Именно в эту пору, когда Хемингуэй завоевал журналы и издательства, сцену и кинематограф, русское общество начало охладевать к своему кумиру. Любовь к нему перестала быть личной, интимной, полузапретной, она стала общей, дозволенной, массовой, а не это ли верный признак угасания чувств? Полтора десятилетия русская молодежь жила рыболовно-охотничьими и военно-спортивными идеалами, но вот недолгая оттепель сменилась ощутимыми заморозками, переходящими в устойчивое ненастье, и мыслящая часть русского общества разделилась на лояльных прагматиков и на тех, кто потянулся к более глубоким формам духовности, кто попытался приобщиться к религии или русской философии начала века, кто либо замкнулся в узком кругу близких по духу людей, либо бесстрашно пошел на открытую конфронтацию с властями.
Для этого поколения Хемингуэй был простоват и даже инфантилен, а его основные тезисы перекликались с древнегреческим «в здоровом теле — здоровый дух», в то время как русское общество все чаще убеждалось, что в самом здоровом теле может гнездиться рабское заячье сердце, а слабая и хрупкая телесная оболочка сплошь и рядом оказывается вместилищем подлинной духовности.
Таким образом, Хемингуэй как бы перекинул для советского читателя мост от парадного и безликого искусства социалистического реализма к фантасмагориям Кафки и Оруэлла, к откровениям Бердяева, Леонтьева и Соловьева, одарив наше поколение простыми и доступными идеалами, и не Хемингуэй виновен в том, что эти идеалы оказались слишком хрупкими, что советская реальность потребовала от нас более серьезных решений и побудила к более серьезным раздумьям.
Хемингуэй был нашим кумиром, его не только любили как писателя, но и старались жить по его образцам, и потому разочарование в нем было особенно сильным, ведь по-настоящему презирать и ненавидеть человек способен лишь собственные слабости и грехи.
Хемингуэй застрелился около тридцати лет назад и с тех пор остается неизменным, а меняемся только мы сами, и не очень-то благородно, я думаю, возлагать на покойного писателя ответственность за собственные перемены.
Хемингуэй был кумиром, а любовь или хотя бы благодарность к развенчанному кумиру требует от нас известной доли благородства, поэтому главная ценность книги Раисы Орловой именно в том, что она пробуждает добрые чувства в тех из нас, кто еще способен на это.
Конец прекрасной эпохи
Недавно в американском издательстве «Эрмитаж», которое возглавляет писатель и ученый Игорь Ефимов, вышло фундаментальное исследование профессоров-славистов Марка Альтшуллера и Елены Дрыжаковой «Путь отречения» с подзаголовком «Русская литература 1953–1968».
Альтшуллер и Дрыжакова обозначили рамки своего труда двумя запоминающимися датами: в 53-м году умер Сталин, а в 68-м совершилась оккупация Чехословакии.

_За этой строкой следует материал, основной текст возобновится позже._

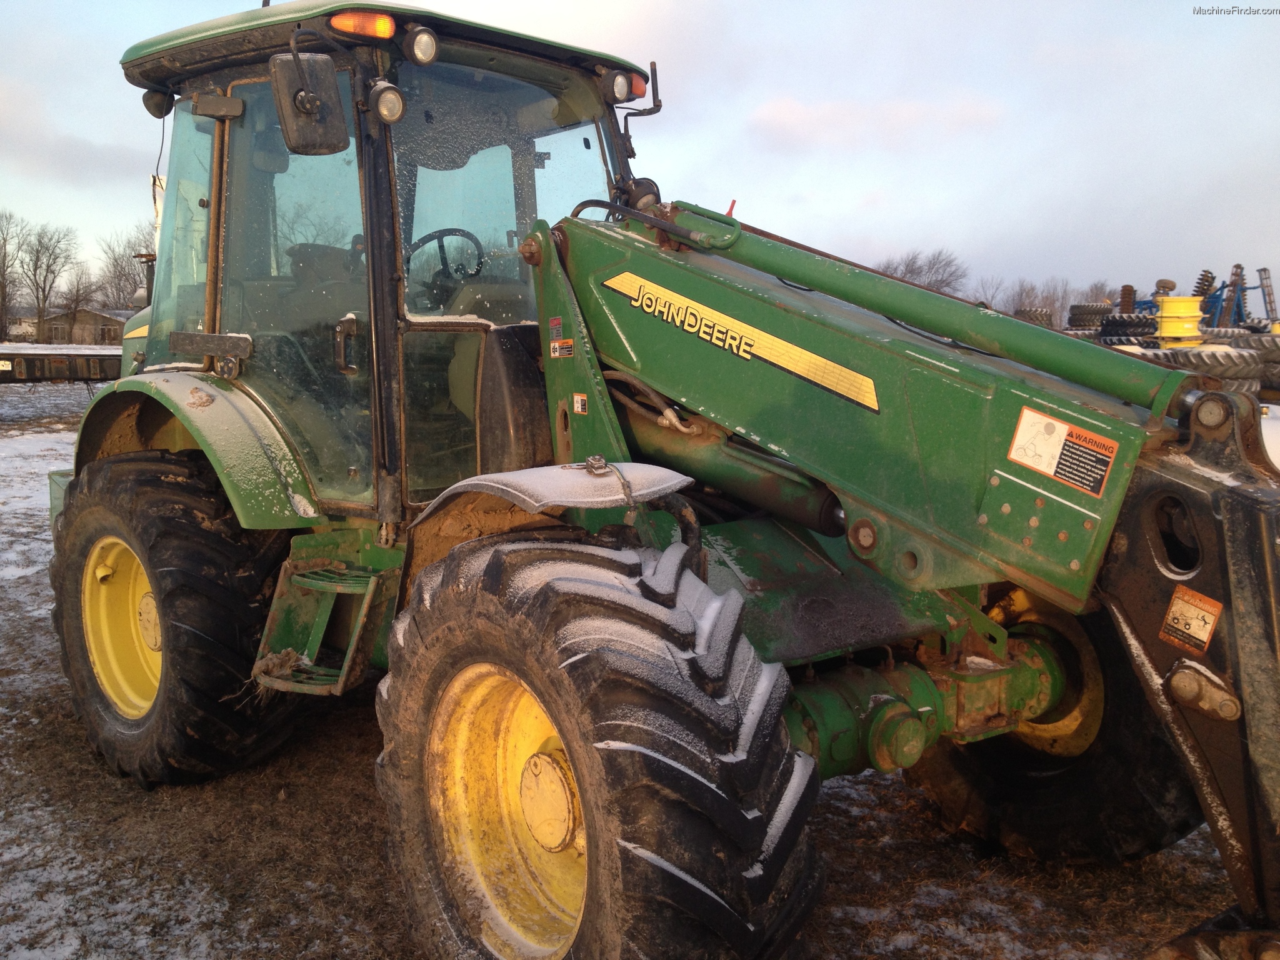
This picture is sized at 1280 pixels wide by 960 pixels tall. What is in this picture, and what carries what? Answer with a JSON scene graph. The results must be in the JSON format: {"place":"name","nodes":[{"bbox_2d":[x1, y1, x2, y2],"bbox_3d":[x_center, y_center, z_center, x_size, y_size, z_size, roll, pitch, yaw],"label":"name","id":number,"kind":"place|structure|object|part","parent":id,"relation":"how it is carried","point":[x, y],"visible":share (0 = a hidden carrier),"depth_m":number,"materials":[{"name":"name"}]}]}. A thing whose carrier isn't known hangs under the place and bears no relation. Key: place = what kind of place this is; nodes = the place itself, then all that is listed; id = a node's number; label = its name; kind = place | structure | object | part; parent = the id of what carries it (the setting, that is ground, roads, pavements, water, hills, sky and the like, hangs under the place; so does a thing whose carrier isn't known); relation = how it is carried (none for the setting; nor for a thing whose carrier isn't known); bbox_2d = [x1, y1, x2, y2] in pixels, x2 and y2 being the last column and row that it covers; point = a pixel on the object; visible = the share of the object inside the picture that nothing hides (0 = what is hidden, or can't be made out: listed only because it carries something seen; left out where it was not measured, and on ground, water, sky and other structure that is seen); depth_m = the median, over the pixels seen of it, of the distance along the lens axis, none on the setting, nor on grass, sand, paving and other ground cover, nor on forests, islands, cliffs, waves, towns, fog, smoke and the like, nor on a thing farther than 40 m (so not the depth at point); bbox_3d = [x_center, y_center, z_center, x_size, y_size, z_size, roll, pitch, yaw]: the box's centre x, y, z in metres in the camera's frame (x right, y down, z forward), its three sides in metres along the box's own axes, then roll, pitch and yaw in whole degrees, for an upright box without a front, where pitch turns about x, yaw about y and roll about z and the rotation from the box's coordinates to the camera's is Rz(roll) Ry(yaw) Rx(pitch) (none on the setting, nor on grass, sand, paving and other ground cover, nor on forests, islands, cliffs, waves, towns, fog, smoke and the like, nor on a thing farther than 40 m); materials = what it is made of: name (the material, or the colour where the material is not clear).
{"place":"outdoors","nodes":[
{"label":"outdoors","id":0,"kind":"place"},
{"bbox_2d":[9,304,132,344],"label":"house","id":1,"kind":"structure","parent":0,"point":[80,318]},
{"bbox_2d":[0,366,1275,959],"label":"snowy ground","id":2,"kind":"structure","parent":0,"point":[356,778],"materials":[{"name":"brown soil"}]},
{"bbox_2d":[0,344,120,382],"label":"trailer","id":3,"kind":"object","parent":2,"relation":"on","point":[115,356],"visible":0.66,"depth_m":19.51,"materials":[{"name":"black metal"}]},
{"bbox_2d":[44,0,1278,959],"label":"tractor","id":4,"kind":"object","parent":2,"relation":"on","point":[162,606],"visible":0.84,"depth_m":3.04,"materials":[{"name":"green metal"}]},
{"bbox_2d":[141,87,174,118],"bbox_3d":[-1.633,-1.296,4.396,0.104,0.115,0.125,-6,10,-39],"label":"work lamp","id":5,"kind":"object","parent":4,"relation":"attached to","point":[160,105],"visible":0.69,"depth_m":4.36,"materials":[{"name":"black plastic"}]},
{"bbox_2d":[48,448,307,790],"bbox_3d":[-1.528,0.422,4.219,0.485,1.104,1.093,-6,10,-39],"label":"rear wheel","id":6,"kind":"object","parent":4,"relation":"attached to","point":[80,520],"visible":0.88,"depth_m":3.88,"materials":[{"name":"black rubber"}]},
{"bbox_2d":[270,51,348,155],"bbox_3d":[-0.937,-1.075,3.655,0.188,0.260,0.185,-6,10,-39],"label":"side mirror","id":7,"kind":"object","parent":4,"relation":"attached to","point":[337,103],"visible":0.99,"depth_m":3.61,"materials":[{"name":"black mirror"}]},
{"bbox_2d":[252,553,393,697],"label":"step ladder","id":8,"kind":"structure","parent":4,"relation":"attached to","point":[340,687],"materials":[{"name":"green metal"}]},
{"label":"door handle","id":9,"kind":"part","parent":4,"relation":"part of","materials":[{"name":"metal"}]},
{"bbox_2d":[330,10,395,40],"bbox_3d":[-0.736,-1.200,3.433,0.154,0.077,0.187,-6,10,-39],"label":"beacon light","id":10,"kind":"object","parent":4,"relation":"attached to","point":[348,22],"visible":0.6,"depth_m":3.38,"materials":[{"name":"orange plastic"}]},
{"label":"roof","id":11,"kind":"part","parent":4,"relation":"part of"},
{"bbox_2d":[369,81,406,125],"bbox_3d":[-0.699,-1.046,3.576,0.104,0.116,0.115,-6,10,-39],"label":"work lamp","id":12,"kind":"object","parent":4,"relation":"attached to","point":[385,98],"visible":0.94,"depth_m":3.56,"materials":[{"name":"black plastic"}]},
{"bbox_2d":[401,23,439,65],"bbox_3d":[-0.610,-1.210,3.583,0.099,0.110,0.111,-6,10,-39],"label":"work light","id":13,"kind":"object","parent":4,"relation":"attached to","point":[420,47],"visible":0.94,"depth_m":3.56,"materials":[{"name":"black plastic"}]},
{"bbox_2d":[404,228,486,286],"bbox_3d":[-0.701,-0.749,4.567,0.303,0.272,0.298,-6,10,-39],"label":"steering wheel","id":14,"kind":"object","parent":4,"relation":"in","point":[438,237],"visible":0.43,"depth_m":4.55,"materials":[{"name":"black plastic"}]},
{"label":"windshield","id":15,"kind":"part","parent":4,"relation":"part of","materials":[{"name":"clear glass"}]},
{"bbox_2d":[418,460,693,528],"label":"fender","id":16,"kind":"object","parent":4,"relation":"attached to","point":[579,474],"visible":0.87,"depth_m":2.77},
{"bbox_2d":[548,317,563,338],"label":"warning sticker","id":17,"kind":"object","parent":4,"relation":"attached to","point":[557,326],"visible":0.98,"depth_m":3.40,"materials":[{"name":"red"}]},
{"bbox_2d":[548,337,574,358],"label":"warning sticker","id":18,"kind":"object","parent":4,"relation":"attached to","point":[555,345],"visible":0.99,"depth_m":3.53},
{"bbox_2d":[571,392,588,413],"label":"sticker","id":19,"kind":"object","parent":4,"relation":"attached to","point":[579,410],"visible":0.98,"depth_m":3.40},
{"bbox_2d":[377,529,824,959],"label":"front wheel","id":20,"kind":"object","parent":4,"relation":"attached to","point":[430,681],"visible":0.98,"depth_m":2.41,"materials":[{"name":"black rubber"}]},
{"bbox_2d":[600,68,633,103],"bbox_3d":[-0.077,-1.284,4.205,0.108,0.101,0.102,-6,10,-39],"label":"work light","id":21,"kind":"object","parent":4,"relation":"attached to","point":[621,90],"visible":0.95,"depth_m":4.17,"materials":[{"name":"black plastic"}]},
{"bbox_2d":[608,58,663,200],"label":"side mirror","id":22,"kind":"object","parent":4,"relation":"attached to","point":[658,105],"visible":0.75,"depth_m":4.37,"materials":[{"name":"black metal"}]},
{"bbox_2d":[628,72,648,99],"bbox_3d":[-0.038,-1.356,4.436,0.113,0.080,0.124,-6,10,-39],"label":"beacon light","id":23,"kind":"object","parent":4,"relation":"attached to","point":[634,90],"visible":0.27,"depth_m":4.40,"materials":[{"name":"orange plastic"}]},
{"bbox_2d":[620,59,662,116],"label":"mirror bracket","id":24,"kind":"object","parent":4,"relation":"attached to","point":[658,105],"visible":0.78,"depth_m":4.37,"materials":[{"name":"black metal"}]},
{"bbox_2d":[625,176,661,211],"bbox_3d":[0.008,-0.983,4.444,0.125,0.143,0.124,-6,10,-39],"label":"work lamp","id":25,"kind":"object","parent":4,"relation":"attached to","point":[640,192],"visible":0.65,"depth_m":4.39,"materials":[{"name":"black plastic"}]},
{"bbox_2d":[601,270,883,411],"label":"decal","id":26,"kind":"object","parent":4,"relation":"attached to","point":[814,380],"visible":0.96,"depth_m":3.10,"materials":[{"name":"yellow plastic"}]},
{"bbox_2d":[903,593,1199,865],"bbox_3d":[1.173,0.633,3.746,0.415,0.960,1.088,-6,10,-39],"label":"front wheel","id":27,"kind":"object","parent":4,"relation":"attached to","point":[939,780],"visible":0.33,"depth_m":3.52,"materials":[{"name":"black rubber"}]},
{"bbox_2d":[1006,406,1118,496],"bbox_3d":[0.865,-0.062,2.651,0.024,0.144,0.254,-6,10,-39],"label":"warning sticker","id":28,"kind":"object","parent":4,"relation":"attached to","point":[1061,429],"visible":0.99,"depth_m":2.65,"materials":[{"name":"white plastic"}]},
{"bbox_2d":[1158,586,1221,651],"bbox_3d":[1.064,0.266,2.502,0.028,0.113,0.113,-6,10,-39],"label":"warning sticker","id":29,"kind":"object","parent":4,"relation":"attached to","point":[1207,627],"visible":0.98,"depth_m":2.50,"materials":[{"name":"orange plastic"}]},
{"bbox_2d":[1132,344,1268,386],"bbox_3d":[5.332,-1.052,12.547,1.238,0.500,0.910,-2,8,-15],"label":"tire","id":30,"kind":"object","parent":2,"relation":"on","point":[1236,369],"visible":0.58,"depth_m":12.21,"materials":[{"name":"rubber"}]},
{"bbox_2d":[1153,295,1204,345],"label":"wheel rims","id":31,"kind":"object","parent":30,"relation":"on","point":[1180,299],"visible":0.72,"depth_m":15.06,"materials":[{"name":"yellow metal"}]},
{"bbox_2d":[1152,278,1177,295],"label":"tire","id":32,"kind":"object","parent":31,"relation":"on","point":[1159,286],"visible":0.43,"depth_m":22.40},
{"bbox_2d":[0,0,1279,313],"label":"sky","id":33,"kind":"structure","parent":0,"point":[960,229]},
{"bbox_2d":[745,95,1006,148],"label":"cloud","id":34,"kind":"structure","parent":0,"point":[796,111],"materials":[{"name":"white"}]},
{"label":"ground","id":35,"kind":"structure","parent":0},
{"bbox_2d":[0,210,26,341],"label":"bare tree","id":36,"kind":"object","parent":35,"relation":"on","point":[1,332],"visible":0.99,"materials":[{"name":"brown plant"}]},
{"bbox_2d":[16,220,78,344],"label":"bare tree","id":37,"kind":"object","parent":35,"relation":"on","point":[38,305],"visible":0.99,"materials":[{"name":"brown plant"}]},
{"bbox_2d":[56,262,99,318],"label":"bare tree","id":38,"kind":"object","parent":35,"relation":"on","point":[78,294],"visible":0.8,"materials":[{"name":"brown plant"}]},
{"bbox_2d":[93,225,156,310],"label":"bare tree","id":39,"kind":"object","parent":35,"relation":"on","point":[134,278],"visible":0.63,"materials":[{"name":"plant"}]},
{"bbox_2d":[874,247,969,296],"label":"bare tree","id":40,"kind":"object","parent":35,"relation":"on","point":[910,270],"visible":0.58,"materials":[{"name":"plant"}]},
{"bbox_2d":[966,275,1008,311],"label":"bare tree","id":41,"kind":"object","parent":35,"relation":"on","point":[987,299],"visible":0.63,"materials":[{"name":"grey plant"}]},
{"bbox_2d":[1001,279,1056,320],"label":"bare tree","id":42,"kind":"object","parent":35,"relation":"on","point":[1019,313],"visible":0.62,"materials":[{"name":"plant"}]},
{"bbox_2d":[1012,306,1054,327],"bbox_3d":[6.959,-2.671,22.815,0.660,0.726,0.709,3,9,21],"label":"tire","id":43,"kind":"object","parent":35,"relation":"on","point":[1045,315],"visible":0.5,"depth_m":22.44,"materials":[{"name":"black rubber"}]},
{"bbox_2d":[986,276,1119,323],"label":"trees","id":44,"kind":"object","parent":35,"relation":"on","point":[1061,305],"visible":0.52,"materials":[{"name":"plant"}]},
{"bbox_2d":[1066,301,1113,328],"bbox_3d":[7.632,-2.632,21.567,0.794,0.576,0.751,4,9,25],"label":"tire","id":45,"kind":"object","parent":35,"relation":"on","point":[1079,307],"visible":0.71,"depth_m":21.26,"materials":[{"name":"black rubber"}]},
{"bbox_2d":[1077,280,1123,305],"label":"bare tree","id":46,"kind":"object","parent":35,"relation":"on","point":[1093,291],"visible":0.44,"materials":[{"name":"plant"}]},
{"bbox_2d":[1095,313,1157,341],"bbox_3d":[7.003,-2.101,18.326,0.845,0.480,0.852,-3,9,-21],"label":"tire","id":47,"kind":"object","parent":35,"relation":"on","point":[1132,326],"visible":0.71,"depth_m":18.00,"materials":[{"name":"black rubber"}]},
{"bbox_2d":[1118,284,1136,313],"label":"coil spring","id":48,"kind":"object","parent":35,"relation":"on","point":[1124,305],"visible":0.57,"depth_m":22.77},
{"bbox_2d":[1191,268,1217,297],"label":"disc harrow","id":49,"kind":"object","parent":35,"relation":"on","point":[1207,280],"visible":0.47,"depth_m":22.83,"materials":[{"name":"black metal"}]},
{"bbox_2d":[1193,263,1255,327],"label":"blue machine","id":50,"kind":"object","parent":35,"relation":"on","point":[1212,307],"visible":0.51,"depth_m":23.25,"materials":[{"name":"blue metal"}]},
{"bbox_2d":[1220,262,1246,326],"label":"disc harrow","id":51,"kind":"object","parent":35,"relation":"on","point":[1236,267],"visible":0.65,"depth_m":22.18,"materials":[{"name":"brown metal"}]},
{"bbox_2d":[1223,331,1279,351],"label":"tire","id":52,"kind":"object","parent":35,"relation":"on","point":[1246,340],"visible":0.58,"depth_m":13.88,"materials":[{"name":"rubber"}]},
{"bbox_2d":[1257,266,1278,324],"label":"harrow roller","id":53,"kind":"object","parent":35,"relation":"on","point":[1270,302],"visible":0.8,"depth_m":25.91,"materials":[{"name":"metal"}]}
]}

Пятнадцатилетний период между этими двумя событиями, ознаменовавшийся сложными культурными процессами, принято называть «хрущевской» или, с некоторой долей иронии — «кукурузной оттепелью», поскольку нововведения в общественной жизни Никита Хрущев сопровождал усиленной пропагандой выращивания кукурузы.
Вышеуказанный период привлекает к себе внимание как в Союзе, так и на Западе, но при этом отношение к нему в кругах интеллигенции, а также среди критиков и историков литературы — далеко не однозначно. У одних сохранилось в памяти ощущение нарастающего праздника и своего рода «культурной революции», другие восприняли оттепель как эпоху манипулирования на грани дозволенной правды и в рамках не столько смягчившейся, сколько растерявшейся и одряхлевшей цензуры.
Достаточно припомнить тот факт, что в начале шестидесятых годов, в пору триумфальной известности Евтушенко и Вознесенского, ленинградского поэта Иосифа Бродского ни больше ни меньше как судили за тунеядство и выслали в Архангельскую область, не говоря о десятках тех молодых поэтов и прозаиков, чьи литературные попытки властям удалось пресечь без лишнего шума.
Таким образом, в литературоведении наметились две опасные крайности при оценке культурных явлений послесталинской эпохи. Если советские историки литературы вообще не замечают специфики хрущевской оттепели, изображая развитие нашей литературы как единый и гармоничный процесс от Фадеева и Эренбурга до Белова и Приставкина, то эмигрантские филологи порою склонны вообще отказывать кому бы то ни было из официальных советских поэтов и прозаиков — Евтушенко, Вознесенскому, Абрамову или Трифонову — в крупице творческого дарования, рисуя их исключительно — лицемерами, конформистами и трубадурами режима, то есть, в конечном счете, как это ни парадоксально, совпадая до некоторой степени во взглядах с казенным советским литературоведением.